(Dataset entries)
--------

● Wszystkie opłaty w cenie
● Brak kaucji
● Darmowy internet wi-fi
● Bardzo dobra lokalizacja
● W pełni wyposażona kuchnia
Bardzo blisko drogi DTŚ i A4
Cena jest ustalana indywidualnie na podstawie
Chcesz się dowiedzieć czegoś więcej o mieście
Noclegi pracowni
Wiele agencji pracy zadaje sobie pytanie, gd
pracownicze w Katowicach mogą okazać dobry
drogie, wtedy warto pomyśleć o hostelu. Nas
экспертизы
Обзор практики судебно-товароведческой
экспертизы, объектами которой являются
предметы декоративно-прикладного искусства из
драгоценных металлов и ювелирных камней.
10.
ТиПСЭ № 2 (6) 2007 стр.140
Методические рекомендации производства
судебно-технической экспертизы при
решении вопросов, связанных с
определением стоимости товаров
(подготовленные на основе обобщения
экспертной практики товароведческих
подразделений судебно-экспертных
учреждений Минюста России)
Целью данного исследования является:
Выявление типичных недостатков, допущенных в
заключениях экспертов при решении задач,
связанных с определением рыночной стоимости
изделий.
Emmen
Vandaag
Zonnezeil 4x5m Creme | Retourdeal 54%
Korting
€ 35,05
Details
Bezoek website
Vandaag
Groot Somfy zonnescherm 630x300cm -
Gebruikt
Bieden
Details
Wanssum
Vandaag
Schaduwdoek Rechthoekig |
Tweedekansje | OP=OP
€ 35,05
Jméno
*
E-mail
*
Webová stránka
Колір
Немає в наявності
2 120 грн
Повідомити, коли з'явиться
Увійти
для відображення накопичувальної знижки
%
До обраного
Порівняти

--------

▶ _TASK TO COMPLETE_
Reproduce every line of the data above word for word, keeping each line as it is.

▶ _RESPONSE TO THE TASK_
● Wszystkie opłaty w cenie
● Brak kaucji
● Darmowy internet wi-fi
● Bardzo dobra lokalizacja
● W pełni wyposażona kuchnia
Bardzo blisko drogi DTŚ i A4
Cena jest ustalana indywidualnie na podstawie
Chcesz się dowiedzieć czegoś więcej o mieście
Noclegi pracowni
Wiele agencji pracy zadaje sobie pytanie, gd
pracownicze w Katowicach mogą okazać dobry
drogie, wtedy warto pomyśleć o hostelu. Nas
экспертизы
Обзор практики судебно-товароведческой
экспертизы, объектами которой являются
предметы декоративно-прикладного искусства из
драгоценных металлов и ювелирных камней.
10.
ТиПСЭ № 2 (6) 2007 стр.140
Методические рекомендации производства
судебно-технической экспертизы при
решении вопросов, связанных с
определением стоимости товаров
(подготовленные на основе обобщения
экспертной практики товароведческих
подразделений судебно-экспертных
учреждений Минюста России)
Целью данного исследования является:
Выявление типичных недостатков, допущенных в
заключениях экспертов при решении задач,
связанных с определением рыночной стоимости
изделий.
Emmen
Vandaag
Zonnezeil 4x5m Creme | Retourdeal 54%
Korting
€ 35,05
Details
Bezoek website
Vandaag
Groot Somfy zonnescherm 630x300cm -
Gebruikt
Bieden
Details
Wanssum
Vandaag
Schaduwdoek Rechthoekig |
Tweedekansje | OP=OP
€ 35,05
Jméno
*
E-mail
*
Webová stránka
Колір
Немає в наявності
2 120 грн
Повідомити, коли з'явиться
Увійти
для відображення накопичувальної знижки
%
До обраного
Порівняти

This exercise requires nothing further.